CommemorActions in Dakar and Palermo in September 2021. Source: Alarm Phone
Heute gedenken wir der Toten und Vermissten des Schiffsunglücks, das sich am 11. Oktober 2013 ereignete. An diesem Tag starben 268 Menschen im zentralen Mittelmeer, innerhalb der maltesischen Such- und Rettungszone.
Ein großes Fischerboot mit über 400 Menschen an Bord, hauptsächlich aus Syrien, war von Zuwara/Libyen aus aufgebrochen. Sie fuhren nach Norden – doch das Boot sank, nachdem es von einem libyschen Schiff aus beschossen worden war. Viele Stunden vor dem Kentern des Bootes hatten die Menschen an Bord die italienischen und maltesischen Behörden angerufen und über ihre verzweifelte Situation informiert. Dennoch verzögerten sich die Rettungsmaßnahmen um mehrere Stunden und die Patrouillenboote trafen erst eine Stunde nach Sinken des Bootes ein. 212 Menschen wurden gerettet, aber 268 Menschen starben. Ohne diese bewusste Verzögerung hätten alle gerettet werden können.
Dies geschah nur 8 Tage nach einem anderen Schiffsunglück, das sich am 3. Oktober 2013 ereignete, als 368 Menschen in der Nähe von Lampedusa starben.
Trotz des öffentlichen Aufschreis nach diesen Schiffsunglücken existiert das gewalttätige Grenzregime, das diese Todesfälle verursacht hat, immer noch; Tausende von Menschen sind seitdem im Mittelmeer ums Leben gekommen. Wenn das für diese Toten verantwortliche Grenzregime abgeschafft worden wäre, hätten viele Todesfälle verhindert werden können.
Die Schiffsunglücke vom Oktober 2013 waren für uns ein Wendepunkt. Wir fragten uns: “Was wäre passiert, wenn das Nichtstun der Behörden in Echtzeit beobachtet und überwacht worden wäre? Was wäre passiert, wenn die Menschen auf dem Schiff einen zweiten Notruf an eine unabhängige Telefon-Hotline hätten absetzen können, über die ein Team von Mitgliedern der Zivilgesellschaft Alarm schlägt und sofort Druck auf die Behörden ausübt, damit diese retten?”

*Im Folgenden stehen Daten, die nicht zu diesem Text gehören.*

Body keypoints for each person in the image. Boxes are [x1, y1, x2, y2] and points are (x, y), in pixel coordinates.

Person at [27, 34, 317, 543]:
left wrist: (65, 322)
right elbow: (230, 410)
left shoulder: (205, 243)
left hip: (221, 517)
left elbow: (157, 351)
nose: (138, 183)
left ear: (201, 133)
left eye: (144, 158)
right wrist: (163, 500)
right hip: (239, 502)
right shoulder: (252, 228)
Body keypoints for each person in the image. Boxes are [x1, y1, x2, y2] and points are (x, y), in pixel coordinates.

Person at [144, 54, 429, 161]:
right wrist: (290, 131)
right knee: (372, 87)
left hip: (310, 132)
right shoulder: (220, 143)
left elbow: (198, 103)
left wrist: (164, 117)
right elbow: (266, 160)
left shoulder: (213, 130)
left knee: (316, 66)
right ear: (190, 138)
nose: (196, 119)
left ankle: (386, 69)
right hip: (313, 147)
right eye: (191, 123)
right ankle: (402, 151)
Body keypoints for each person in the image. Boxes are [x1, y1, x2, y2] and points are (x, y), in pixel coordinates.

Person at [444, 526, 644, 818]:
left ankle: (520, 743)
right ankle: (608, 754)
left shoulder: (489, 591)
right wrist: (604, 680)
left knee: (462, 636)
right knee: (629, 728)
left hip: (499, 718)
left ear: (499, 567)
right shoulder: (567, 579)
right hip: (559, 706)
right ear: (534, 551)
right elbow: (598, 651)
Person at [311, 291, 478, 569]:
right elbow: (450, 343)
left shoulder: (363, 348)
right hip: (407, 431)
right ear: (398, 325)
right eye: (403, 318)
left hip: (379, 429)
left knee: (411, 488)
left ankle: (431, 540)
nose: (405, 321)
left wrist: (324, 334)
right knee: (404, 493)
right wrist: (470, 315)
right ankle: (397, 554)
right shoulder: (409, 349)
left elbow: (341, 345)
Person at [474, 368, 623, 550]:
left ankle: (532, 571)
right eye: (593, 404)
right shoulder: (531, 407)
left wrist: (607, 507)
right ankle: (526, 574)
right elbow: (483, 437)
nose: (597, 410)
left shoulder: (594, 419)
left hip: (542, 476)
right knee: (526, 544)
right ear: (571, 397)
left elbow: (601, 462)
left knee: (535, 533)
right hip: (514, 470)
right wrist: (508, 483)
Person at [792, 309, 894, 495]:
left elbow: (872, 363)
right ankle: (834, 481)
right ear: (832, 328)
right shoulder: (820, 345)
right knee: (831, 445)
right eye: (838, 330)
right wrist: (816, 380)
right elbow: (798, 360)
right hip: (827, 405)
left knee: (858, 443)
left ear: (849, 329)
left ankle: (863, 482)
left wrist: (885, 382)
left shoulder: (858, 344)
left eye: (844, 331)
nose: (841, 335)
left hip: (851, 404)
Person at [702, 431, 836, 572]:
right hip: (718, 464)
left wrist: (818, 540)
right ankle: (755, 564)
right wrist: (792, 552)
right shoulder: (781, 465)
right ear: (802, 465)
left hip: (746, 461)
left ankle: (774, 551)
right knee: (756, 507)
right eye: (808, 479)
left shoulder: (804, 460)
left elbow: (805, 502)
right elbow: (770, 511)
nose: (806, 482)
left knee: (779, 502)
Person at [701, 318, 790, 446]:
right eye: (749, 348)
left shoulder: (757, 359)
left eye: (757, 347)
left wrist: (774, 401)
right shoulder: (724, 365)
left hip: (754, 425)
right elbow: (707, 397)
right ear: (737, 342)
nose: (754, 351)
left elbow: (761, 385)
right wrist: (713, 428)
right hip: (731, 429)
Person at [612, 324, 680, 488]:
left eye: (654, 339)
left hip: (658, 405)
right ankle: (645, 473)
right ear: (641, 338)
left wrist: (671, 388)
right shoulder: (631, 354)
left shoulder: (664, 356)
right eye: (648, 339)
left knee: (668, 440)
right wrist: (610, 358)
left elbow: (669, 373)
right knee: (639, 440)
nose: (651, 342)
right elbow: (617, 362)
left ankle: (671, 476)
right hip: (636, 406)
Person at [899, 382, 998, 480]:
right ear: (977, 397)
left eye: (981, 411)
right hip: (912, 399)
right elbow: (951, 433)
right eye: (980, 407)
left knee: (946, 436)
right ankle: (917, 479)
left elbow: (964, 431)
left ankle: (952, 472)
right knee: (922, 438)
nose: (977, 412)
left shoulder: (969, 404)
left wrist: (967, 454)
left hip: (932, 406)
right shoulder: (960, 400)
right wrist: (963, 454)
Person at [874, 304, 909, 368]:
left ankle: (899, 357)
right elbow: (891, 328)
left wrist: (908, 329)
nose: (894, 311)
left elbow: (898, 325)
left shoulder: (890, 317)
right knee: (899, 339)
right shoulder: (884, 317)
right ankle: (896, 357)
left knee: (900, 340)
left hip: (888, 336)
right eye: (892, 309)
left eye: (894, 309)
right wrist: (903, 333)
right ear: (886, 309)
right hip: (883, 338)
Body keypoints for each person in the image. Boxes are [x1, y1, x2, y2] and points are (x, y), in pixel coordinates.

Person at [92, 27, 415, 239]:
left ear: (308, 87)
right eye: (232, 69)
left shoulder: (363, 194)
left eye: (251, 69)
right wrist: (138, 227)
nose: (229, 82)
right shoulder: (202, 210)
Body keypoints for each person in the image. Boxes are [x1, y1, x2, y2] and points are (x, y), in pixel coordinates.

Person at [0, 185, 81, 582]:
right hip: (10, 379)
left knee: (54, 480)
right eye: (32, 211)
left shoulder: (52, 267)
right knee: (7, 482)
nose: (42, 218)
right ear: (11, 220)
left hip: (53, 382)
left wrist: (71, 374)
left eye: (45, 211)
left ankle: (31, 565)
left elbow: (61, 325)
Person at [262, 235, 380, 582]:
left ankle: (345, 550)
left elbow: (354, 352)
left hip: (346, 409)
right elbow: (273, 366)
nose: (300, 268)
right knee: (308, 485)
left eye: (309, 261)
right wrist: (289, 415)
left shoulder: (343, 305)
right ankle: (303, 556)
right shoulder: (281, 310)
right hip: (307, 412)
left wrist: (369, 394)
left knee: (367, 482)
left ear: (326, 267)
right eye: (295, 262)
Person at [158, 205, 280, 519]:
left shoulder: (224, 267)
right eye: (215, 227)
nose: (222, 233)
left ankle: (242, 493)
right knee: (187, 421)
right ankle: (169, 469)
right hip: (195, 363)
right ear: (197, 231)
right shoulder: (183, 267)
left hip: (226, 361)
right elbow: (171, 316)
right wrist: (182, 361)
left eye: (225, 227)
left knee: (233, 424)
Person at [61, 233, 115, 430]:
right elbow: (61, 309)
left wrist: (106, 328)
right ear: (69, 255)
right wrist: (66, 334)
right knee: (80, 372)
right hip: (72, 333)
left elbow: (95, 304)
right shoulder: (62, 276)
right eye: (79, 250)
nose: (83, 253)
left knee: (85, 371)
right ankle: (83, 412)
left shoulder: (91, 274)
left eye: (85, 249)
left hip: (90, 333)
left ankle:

Ein Jahr später, am 11. Oktober 2014, starteten wir dann unsere Arbeit als Watch The Med Alarm Phone: eine selbstorganisierte Hotline in Solidarität mit Menschen, die auf dem Meer unterwegs und in Not sind. Seitdem ist unser Netzwerk aus Aktivist*innen von beiden Seiten des Mittelmeers aus rund um die Uhr, 24 Stunden am Tag, 7 Tage die Woche im Einsatz. Wir haben Menschen auf über 4.000 Booten in allen Regionen des Mittelmeers, der Ägäis und des Atlantiks in Seenot geholfen.
Jeden Tag werden wir als transnationales Netzwerk Zeug*innen der Gewalt des EU-Grenzregimes, der zahllosen Situationen unterlassener Hilfeleistung durch staatliche Akteure und der Politik des Ertrinkenlassens seitens der EU-Mitgliedsstaaten. Jeden Tag trauern wir mit verzweifelten Familien und Freund*innen, die ihre Angehörigen verloren haben. Wir versuchen, diejenigen zu unterstützen, die auf der Suche nach ihren vermissten Freund*innen und Familienmitgliedern sind, nachdem diese eine gefährliche Reise angetreten haben und verschwunden sind.
Gleichzeitig erleben wir die Stärke der Menschen, die das Mittelmeer überqueren und sich dem EU-Grenzregime widersetzen. Wir hören ihre tapferen Stimmen am Telefon, wenn sie uns von der Mitte des Meeres aus anrufen. Auch erhalten wir Nachrichten von Menschen, die es aus eigener Kraft an die europäischen Küsten geschafft haben. Ihre Anrufe, ihre Stimmen und ihre Kraft stehen im Mittelpunkt unserer Arbeit. Sie motivieren uns, diesen Kampf an ihrer Seite fortzusetzen.
Alle Erfahrungen, die wir in den letzten sieben Jahren gemacht haben, bestärken uns in unserer Überzeugung, dass wir weitermachen müssen, und zwar gemeinsam. Wir versprechen, dass wir weiter kämpfen werden: jeden Tag und jede Stunde, gegen Europas rassistische Grenzen und für die Bewegungsfreiheit aller.